Task objective: Please set down the data again exactly, minus the pictures.

Input data:
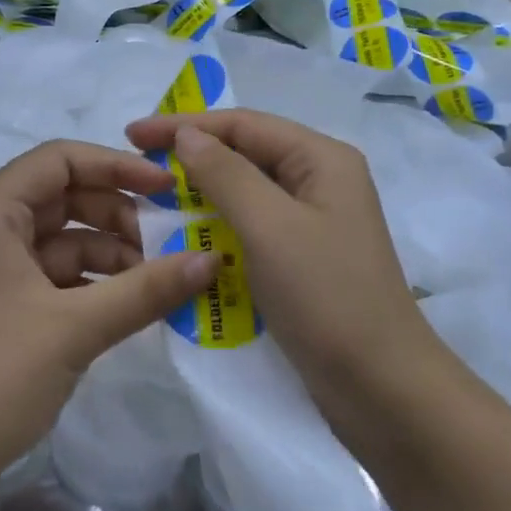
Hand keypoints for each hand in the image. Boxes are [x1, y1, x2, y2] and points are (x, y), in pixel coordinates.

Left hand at [0, 140, 216, 477]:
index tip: (169, 189)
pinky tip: (130, 307)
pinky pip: (53, 278)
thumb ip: (147, 289)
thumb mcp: (75, 327)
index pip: (60, 160)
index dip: (117, 166)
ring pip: (61, 242)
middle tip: (171, 244)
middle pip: (63, 199)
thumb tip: (212, 259)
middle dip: (119, 216)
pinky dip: (92, 286)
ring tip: (158, 284)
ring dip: (110, 256)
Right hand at [124, 109, 453, 462]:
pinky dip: (217, 230)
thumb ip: (225, 175)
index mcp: (322, 159)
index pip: (243, 124)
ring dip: (200, 195)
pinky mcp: (303, 260)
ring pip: (245, 194)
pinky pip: (251, 229)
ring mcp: (313, 223)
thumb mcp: (270, 227)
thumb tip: (187, 135)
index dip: (183, 125)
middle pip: (245, 154)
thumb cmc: (326, 296)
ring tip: (151, 203)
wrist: (380, 386)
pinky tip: (185, 241)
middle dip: (191, 158)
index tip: (131, 134)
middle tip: (136, 168)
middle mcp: (320, 182)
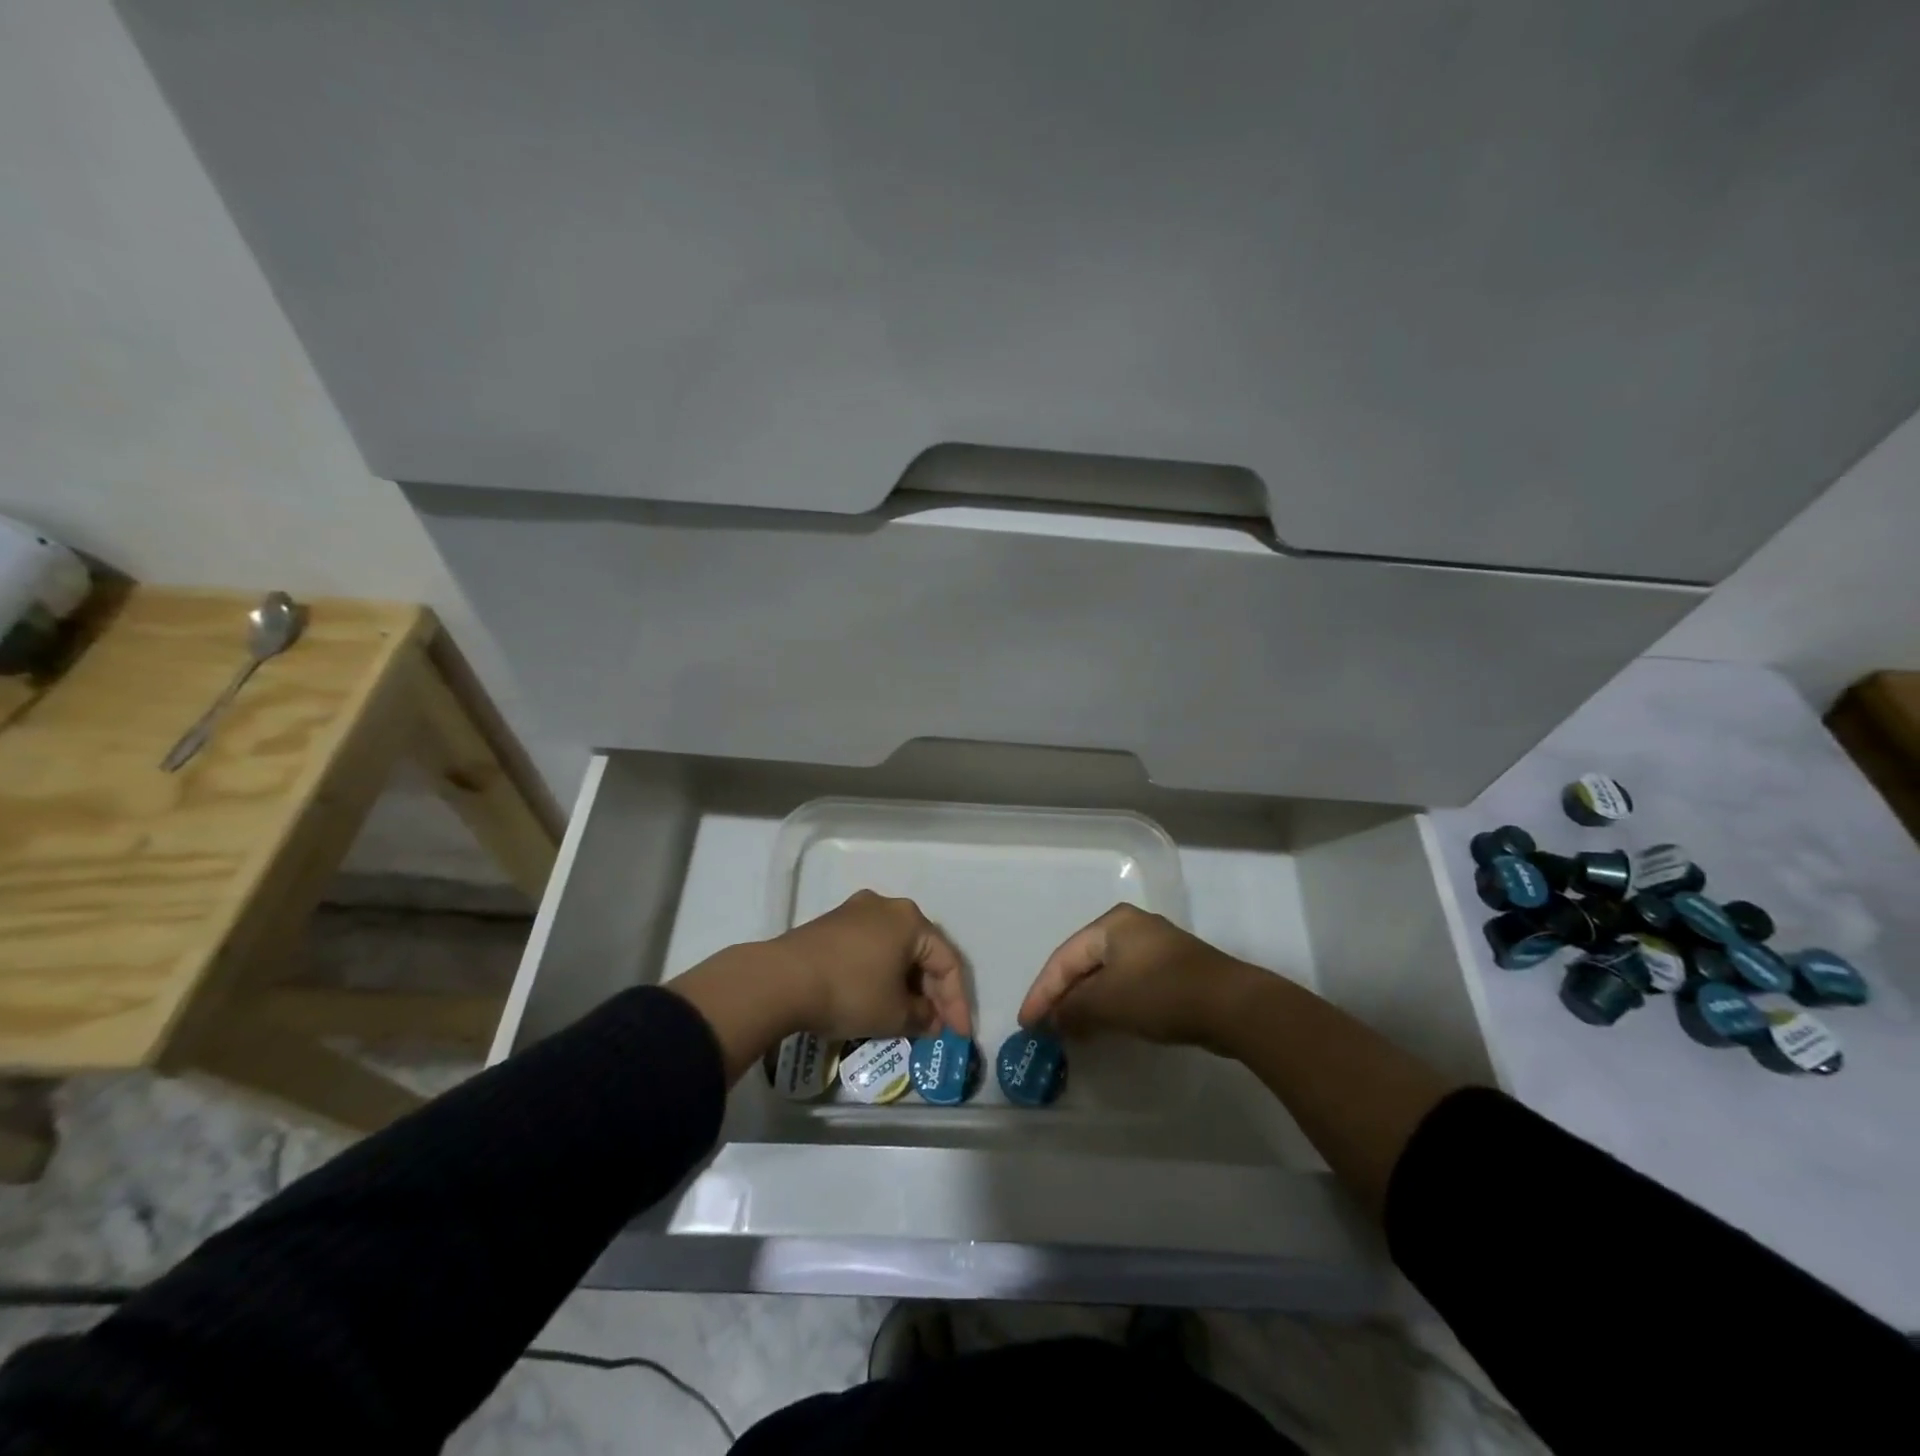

Solution to the problem:
Hand keypoints for each hand in the image. Boxes are [x1, y1, x2, y2] and points are (x, y), in pixel coordinates.

Left hand at [0, 140, 216, 477]:
index tip: (169, 189)
pinky tip: (130, 307)
pinky pip: (53, 278)
thumb ip: (147, 289)
thumb mcp: (75, 327)
index pip: (60, 160)
index dip: (117, 166)
ring pip: (61, 242)
middle tip: (171, 244)
middle pip: (63, 199)
thumb tip: (212, 259)
middle dip: (119, 216)
pinky dip: (92, 286)
ring tip: (158, 284)
ring dip: (110, 256)
Right hand at [124, 109, 453, 462]:
pinky dip: (217, 230)
thumb ip: (225, 175)
index mcp: (322, 159)
index pip: (243, 124)
ring dip: (200, 195)
pinky mcp: (303, 260)
ring pip: (245, 194)
pinky pip: (251, 229)
ring mcp: (313, 223)
thumb mcp: (270, 227)
thumb tip: (187, 135)
index dip: (183, 125)
middle pip: (245, 154)
thumb cmc: (326, 296)
ring tip: (151, 203)
wrist: (380, 386)
pinky tip: (185, 241)
middle dip: (191, 158)
index tip: (131, 134)
middle tip: (136, 168)
middle mcp: (320, 182)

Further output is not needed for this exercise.